President Obama’s margin in national polls hasn’t diminished at all this week—he still maintains a strong position among registered voters and likely voters. What is interesting, however, is his position in Nevada and Arizona.
Thursday, September 27
As Nate Cohn points out, it’s been long assumed that Nevada will fall easily into Obama’s column this year. He won with a 12-point margin in 2008, and his strong performance with Latino voters is a sign that he holds the advantage. On the other hand, Nevada was hard hit by the housing collapse, and has one of the weakest economies in the country—unemployment continues to hover at 12 percent, nearly 4 points above the national average.
It’s for this reason that Romney might be within striking distance. The NBC News/Wall Street Journal/Marist poll bears this out: among likely voters, Obama’s approval rating is underwater with 47 percent approval to 49 percent disapproval. If Romney could convert this discontent into support, he would have a shot at winning Nevada, which would give him more breathing room in the event he lost Ohio or Florida. As it stands, Nevadans aren’t thrilled about Romney either; only 45 percent of respondents have a favorable impression of Romney. By contrast, the large plurality of Nevadans, 48 percent, have an unfavorable view of the Republican nominee. Things might look better if he held an advantage on the economy, but he doesn’t—at 48 to 47, he’s nearly tied with Obama on who would better handle the economy.
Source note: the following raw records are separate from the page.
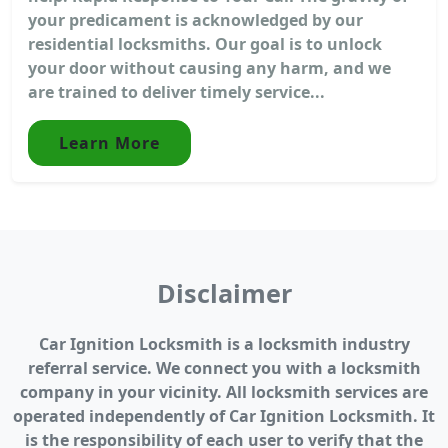
your predicament is acknowledged by our
residential locksmiths. Our goal is to unlock
your door without causing any harm, and we
are trained to deliver timely service...
Learn More
Disclaimer
Car Ignition Locksmith is a locksmith industry
referral service. We connect you with a locksmith
company in your vicinity. All locksmith services are
operated independently of Car Ignition Locksmith. It
is the responsibility of each user to verify that the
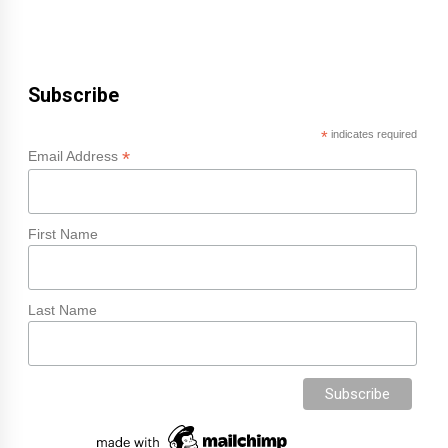
Subscribe
*
indicates required
*
Email Address
First Name
Last Name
While it’s not hard to imagine a scenario where Romney improves his numbers, given the national trend, you can just as easily see a future where he collapses in Nevada, especially given the degree to which Democrats have overperformed in the state.
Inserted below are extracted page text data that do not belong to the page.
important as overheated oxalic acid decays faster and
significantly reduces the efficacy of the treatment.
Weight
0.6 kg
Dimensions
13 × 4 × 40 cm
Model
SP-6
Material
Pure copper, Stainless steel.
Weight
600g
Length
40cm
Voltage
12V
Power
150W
Arizona is a different story. There’s almost no doubt that it will fall into Romney’s column this November, but there are clear signs of a political shift, driven by demographic trends. Through most of 2008, John McCain held a double-digit lead over Obama in Arizona, which narrowed as the election approached, and McCain tanked his candidacy with a decision to suspend his campaign following the economic collapse. Even still, at the end of the day, McCain won Arizona by 8.5 points, 53.6–45.1.
Romney isn’t a native son, but he is running in a more favorable environment. Even still, he has only held a few McCain-esque leads over the course of the year. What’s more, the Republican nominee for Senate, Representative Jeff Flake, is in a tough race with Democrat Richard Carmona—the most recent polls put Carmona a stone's throw away from overtaking Flake.
As time progresses and Arizona’s Latino electorate grows, expect to see closer margins in the presidential race, and a more competitive statewide environment. Indeed, I wouldn’t be shocked if—by 2020, or even 2016—Arizona becomes a swing state.